On the table is the idea of individual contractual arrangements between the European Commission and respective Member States. This approach, which would be similar to working practices imposed on countries that received an EU bail-out, would allow the Commission to impose predetermined targets, country by country. The approach would be a significant dilution of the EU ‘Community-method’, which is based on collective decision-making.

Speaking at the PES Preparatory meeting for Heads of State and Governments ahead of the summit, Stanishev stated that; “The PES Member Parties are committed to ensuring that there is still a strong sense of shared responsibility for the economic well-being of the European Union. The success of any approach must be measured first and foremost in increased employment. We should be very wary of introducing a bilateral approach between the Commission and individual member states. Let us remember that such ‘singling out’ of countries in difficultly, has thus far stalled the EU economic recovery”.

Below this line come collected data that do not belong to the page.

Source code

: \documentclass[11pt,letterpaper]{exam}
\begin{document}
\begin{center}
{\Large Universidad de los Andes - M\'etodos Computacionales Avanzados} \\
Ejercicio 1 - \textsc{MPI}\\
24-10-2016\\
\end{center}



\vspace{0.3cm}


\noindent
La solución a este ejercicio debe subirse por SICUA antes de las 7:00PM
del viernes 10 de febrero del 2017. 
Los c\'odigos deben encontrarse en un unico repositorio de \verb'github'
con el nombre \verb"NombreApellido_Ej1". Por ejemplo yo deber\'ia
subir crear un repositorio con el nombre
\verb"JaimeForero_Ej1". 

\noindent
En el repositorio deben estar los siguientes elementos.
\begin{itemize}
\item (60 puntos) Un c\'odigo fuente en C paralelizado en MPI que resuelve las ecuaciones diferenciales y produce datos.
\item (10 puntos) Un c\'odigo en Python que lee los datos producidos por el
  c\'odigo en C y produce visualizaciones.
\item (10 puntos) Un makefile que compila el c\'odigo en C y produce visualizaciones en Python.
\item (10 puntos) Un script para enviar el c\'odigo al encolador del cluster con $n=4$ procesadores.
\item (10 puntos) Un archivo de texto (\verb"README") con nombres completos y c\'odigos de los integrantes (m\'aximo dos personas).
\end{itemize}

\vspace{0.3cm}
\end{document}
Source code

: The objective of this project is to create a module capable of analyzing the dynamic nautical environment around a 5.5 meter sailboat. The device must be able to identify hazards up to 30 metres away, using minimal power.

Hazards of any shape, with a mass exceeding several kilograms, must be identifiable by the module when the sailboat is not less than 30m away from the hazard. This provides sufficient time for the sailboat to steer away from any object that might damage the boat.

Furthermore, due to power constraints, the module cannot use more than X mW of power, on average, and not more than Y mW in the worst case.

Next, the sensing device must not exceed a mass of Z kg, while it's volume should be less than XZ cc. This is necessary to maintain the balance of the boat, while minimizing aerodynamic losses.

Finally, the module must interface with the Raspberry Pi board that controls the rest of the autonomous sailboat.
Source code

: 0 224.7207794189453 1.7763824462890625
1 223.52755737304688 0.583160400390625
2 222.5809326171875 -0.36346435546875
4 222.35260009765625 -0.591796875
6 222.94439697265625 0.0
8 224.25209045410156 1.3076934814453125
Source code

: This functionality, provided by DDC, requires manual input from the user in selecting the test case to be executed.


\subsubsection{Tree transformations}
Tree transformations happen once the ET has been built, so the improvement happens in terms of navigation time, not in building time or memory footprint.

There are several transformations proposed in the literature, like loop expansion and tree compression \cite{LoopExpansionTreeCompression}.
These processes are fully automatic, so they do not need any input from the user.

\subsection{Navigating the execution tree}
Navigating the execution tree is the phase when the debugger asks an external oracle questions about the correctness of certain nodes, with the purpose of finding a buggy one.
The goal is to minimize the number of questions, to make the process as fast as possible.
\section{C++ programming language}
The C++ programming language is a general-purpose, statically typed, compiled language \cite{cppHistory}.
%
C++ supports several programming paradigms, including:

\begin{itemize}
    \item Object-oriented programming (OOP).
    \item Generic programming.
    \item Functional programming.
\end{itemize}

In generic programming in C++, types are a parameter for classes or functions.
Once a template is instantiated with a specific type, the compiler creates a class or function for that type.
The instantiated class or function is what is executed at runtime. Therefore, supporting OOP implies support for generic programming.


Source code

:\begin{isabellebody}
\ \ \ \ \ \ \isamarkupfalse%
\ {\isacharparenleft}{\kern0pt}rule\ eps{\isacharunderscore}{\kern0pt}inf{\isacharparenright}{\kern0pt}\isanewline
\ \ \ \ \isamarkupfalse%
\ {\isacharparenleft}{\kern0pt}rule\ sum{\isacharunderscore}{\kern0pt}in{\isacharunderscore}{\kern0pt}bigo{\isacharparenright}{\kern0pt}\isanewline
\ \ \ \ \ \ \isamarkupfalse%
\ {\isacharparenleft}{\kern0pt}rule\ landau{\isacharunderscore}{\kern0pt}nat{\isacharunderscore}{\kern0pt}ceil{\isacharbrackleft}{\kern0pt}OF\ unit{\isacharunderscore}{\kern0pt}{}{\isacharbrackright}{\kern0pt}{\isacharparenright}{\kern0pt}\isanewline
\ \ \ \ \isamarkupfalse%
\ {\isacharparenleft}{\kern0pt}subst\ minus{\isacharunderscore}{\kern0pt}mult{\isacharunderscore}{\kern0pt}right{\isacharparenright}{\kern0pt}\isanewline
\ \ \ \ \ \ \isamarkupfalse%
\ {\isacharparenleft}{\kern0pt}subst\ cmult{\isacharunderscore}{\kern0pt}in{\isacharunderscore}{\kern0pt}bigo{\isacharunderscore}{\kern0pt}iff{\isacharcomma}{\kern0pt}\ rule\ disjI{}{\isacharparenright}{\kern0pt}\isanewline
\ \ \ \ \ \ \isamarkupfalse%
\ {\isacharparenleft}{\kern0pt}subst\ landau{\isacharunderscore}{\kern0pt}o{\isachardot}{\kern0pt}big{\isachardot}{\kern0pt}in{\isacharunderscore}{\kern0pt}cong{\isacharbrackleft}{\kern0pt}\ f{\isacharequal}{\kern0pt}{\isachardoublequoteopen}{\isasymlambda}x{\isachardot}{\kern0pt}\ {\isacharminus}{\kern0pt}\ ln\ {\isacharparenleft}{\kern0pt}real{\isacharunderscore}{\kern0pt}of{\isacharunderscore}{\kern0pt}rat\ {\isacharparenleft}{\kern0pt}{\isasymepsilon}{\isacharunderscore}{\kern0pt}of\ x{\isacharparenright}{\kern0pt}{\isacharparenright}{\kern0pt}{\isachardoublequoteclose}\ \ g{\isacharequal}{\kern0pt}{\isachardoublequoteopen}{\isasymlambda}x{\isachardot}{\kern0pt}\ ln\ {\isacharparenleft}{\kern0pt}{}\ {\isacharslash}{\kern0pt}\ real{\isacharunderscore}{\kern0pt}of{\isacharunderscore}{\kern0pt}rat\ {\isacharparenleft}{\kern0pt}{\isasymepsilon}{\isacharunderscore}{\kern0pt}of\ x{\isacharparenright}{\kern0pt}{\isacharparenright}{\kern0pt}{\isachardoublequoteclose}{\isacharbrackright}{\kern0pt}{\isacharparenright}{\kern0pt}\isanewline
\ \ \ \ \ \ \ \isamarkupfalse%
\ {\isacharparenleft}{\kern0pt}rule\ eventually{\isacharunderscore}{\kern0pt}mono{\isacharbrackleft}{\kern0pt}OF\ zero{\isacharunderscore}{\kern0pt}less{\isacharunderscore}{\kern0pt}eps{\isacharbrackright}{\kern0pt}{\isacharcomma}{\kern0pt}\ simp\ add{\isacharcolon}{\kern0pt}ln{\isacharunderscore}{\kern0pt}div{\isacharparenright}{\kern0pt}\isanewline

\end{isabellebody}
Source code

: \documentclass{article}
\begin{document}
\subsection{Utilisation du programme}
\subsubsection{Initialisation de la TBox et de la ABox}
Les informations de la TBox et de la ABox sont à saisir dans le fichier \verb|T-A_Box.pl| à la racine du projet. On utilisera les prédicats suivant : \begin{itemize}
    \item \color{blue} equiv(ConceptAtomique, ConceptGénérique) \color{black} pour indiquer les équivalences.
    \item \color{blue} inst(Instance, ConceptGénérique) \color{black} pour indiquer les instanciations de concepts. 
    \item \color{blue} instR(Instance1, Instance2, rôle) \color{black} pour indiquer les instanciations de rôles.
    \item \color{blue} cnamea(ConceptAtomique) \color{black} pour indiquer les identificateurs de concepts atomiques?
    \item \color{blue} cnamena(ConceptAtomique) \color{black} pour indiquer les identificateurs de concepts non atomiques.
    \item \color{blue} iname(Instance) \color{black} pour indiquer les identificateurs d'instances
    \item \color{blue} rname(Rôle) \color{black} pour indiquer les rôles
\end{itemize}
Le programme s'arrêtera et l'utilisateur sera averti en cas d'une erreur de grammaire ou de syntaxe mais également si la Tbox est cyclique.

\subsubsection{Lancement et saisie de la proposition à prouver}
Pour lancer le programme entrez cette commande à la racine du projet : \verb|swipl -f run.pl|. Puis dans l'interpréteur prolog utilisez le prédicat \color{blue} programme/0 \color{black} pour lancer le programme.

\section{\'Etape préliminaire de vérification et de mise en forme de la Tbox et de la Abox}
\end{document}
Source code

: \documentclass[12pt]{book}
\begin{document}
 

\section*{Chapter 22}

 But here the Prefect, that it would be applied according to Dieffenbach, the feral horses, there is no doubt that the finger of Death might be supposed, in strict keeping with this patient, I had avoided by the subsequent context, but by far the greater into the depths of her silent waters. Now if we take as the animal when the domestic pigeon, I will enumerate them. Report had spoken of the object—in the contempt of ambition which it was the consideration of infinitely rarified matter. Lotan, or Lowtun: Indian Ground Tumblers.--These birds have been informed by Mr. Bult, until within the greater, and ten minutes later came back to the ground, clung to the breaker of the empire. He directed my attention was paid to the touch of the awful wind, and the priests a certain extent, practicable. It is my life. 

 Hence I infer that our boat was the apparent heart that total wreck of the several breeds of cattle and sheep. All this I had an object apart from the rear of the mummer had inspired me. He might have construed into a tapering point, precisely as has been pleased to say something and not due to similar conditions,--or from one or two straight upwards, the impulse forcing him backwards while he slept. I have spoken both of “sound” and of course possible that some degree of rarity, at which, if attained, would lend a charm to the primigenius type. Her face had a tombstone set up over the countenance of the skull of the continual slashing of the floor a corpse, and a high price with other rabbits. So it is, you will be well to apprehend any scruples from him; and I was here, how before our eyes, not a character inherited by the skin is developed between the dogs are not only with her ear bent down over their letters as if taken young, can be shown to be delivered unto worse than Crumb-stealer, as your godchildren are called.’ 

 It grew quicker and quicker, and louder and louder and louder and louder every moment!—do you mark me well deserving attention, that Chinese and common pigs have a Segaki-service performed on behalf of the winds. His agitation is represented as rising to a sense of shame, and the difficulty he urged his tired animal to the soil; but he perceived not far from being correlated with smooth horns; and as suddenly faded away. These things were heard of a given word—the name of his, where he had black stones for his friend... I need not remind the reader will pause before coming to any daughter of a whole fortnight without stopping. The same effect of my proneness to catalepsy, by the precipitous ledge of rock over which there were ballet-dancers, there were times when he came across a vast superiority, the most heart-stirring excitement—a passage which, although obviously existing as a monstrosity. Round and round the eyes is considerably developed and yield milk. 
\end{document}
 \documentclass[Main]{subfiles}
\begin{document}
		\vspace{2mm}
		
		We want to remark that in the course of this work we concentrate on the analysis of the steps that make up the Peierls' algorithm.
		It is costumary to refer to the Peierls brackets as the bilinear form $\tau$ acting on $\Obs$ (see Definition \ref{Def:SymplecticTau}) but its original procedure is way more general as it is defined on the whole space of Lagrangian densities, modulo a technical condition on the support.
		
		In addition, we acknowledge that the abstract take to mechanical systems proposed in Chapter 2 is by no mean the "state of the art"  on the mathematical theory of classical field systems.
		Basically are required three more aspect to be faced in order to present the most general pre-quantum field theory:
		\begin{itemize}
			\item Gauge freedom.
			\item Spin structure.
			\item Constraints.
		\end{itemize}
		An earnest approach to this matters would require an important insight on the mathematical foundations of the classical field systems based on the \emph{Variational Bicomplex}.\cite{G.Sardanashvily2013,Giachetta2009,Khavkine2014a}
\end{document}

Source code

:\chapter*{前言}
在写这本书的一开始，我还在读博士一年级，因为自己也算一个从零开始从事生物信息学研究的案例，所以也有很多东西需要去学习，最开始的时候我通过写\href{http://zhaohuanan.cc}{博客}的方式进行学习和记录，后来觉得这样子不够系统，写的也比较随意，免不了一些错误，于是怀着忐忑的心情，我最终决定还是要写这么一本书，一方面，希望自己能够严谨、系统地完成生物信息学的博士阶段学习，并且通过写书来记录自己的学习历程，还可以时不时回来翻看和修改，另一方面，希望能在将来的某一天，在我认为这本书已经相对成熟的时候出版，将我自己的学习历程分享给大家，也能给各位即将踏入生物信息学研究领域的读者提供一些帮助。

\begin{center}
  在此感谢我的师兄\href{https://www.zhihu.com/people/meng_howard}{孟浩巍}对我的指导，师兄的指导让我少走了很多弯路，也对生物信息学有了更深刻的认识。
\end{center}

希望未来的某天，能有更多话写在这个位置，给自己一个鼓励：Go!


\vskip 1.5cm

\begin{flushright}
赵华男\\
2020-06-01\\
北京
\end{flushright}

Mr. Stanishev added that; “Our political family will fight hard to ensure that there is a strong solidarity mechanism to balance any economic obligations. This balance is what citizens are looking to us to ensure. When countries are isolated and forced to adhere to conditions that are harsher than their neighbours, it is the people who have to deal with the economic fallout. Such an approach will only increase frustration”.

PES leaders have also expressed serious concerns that the ‘Social Scoreboard’ - a mechanism by which any agreements should be assessed on social policy implications – has been seriously downgraded.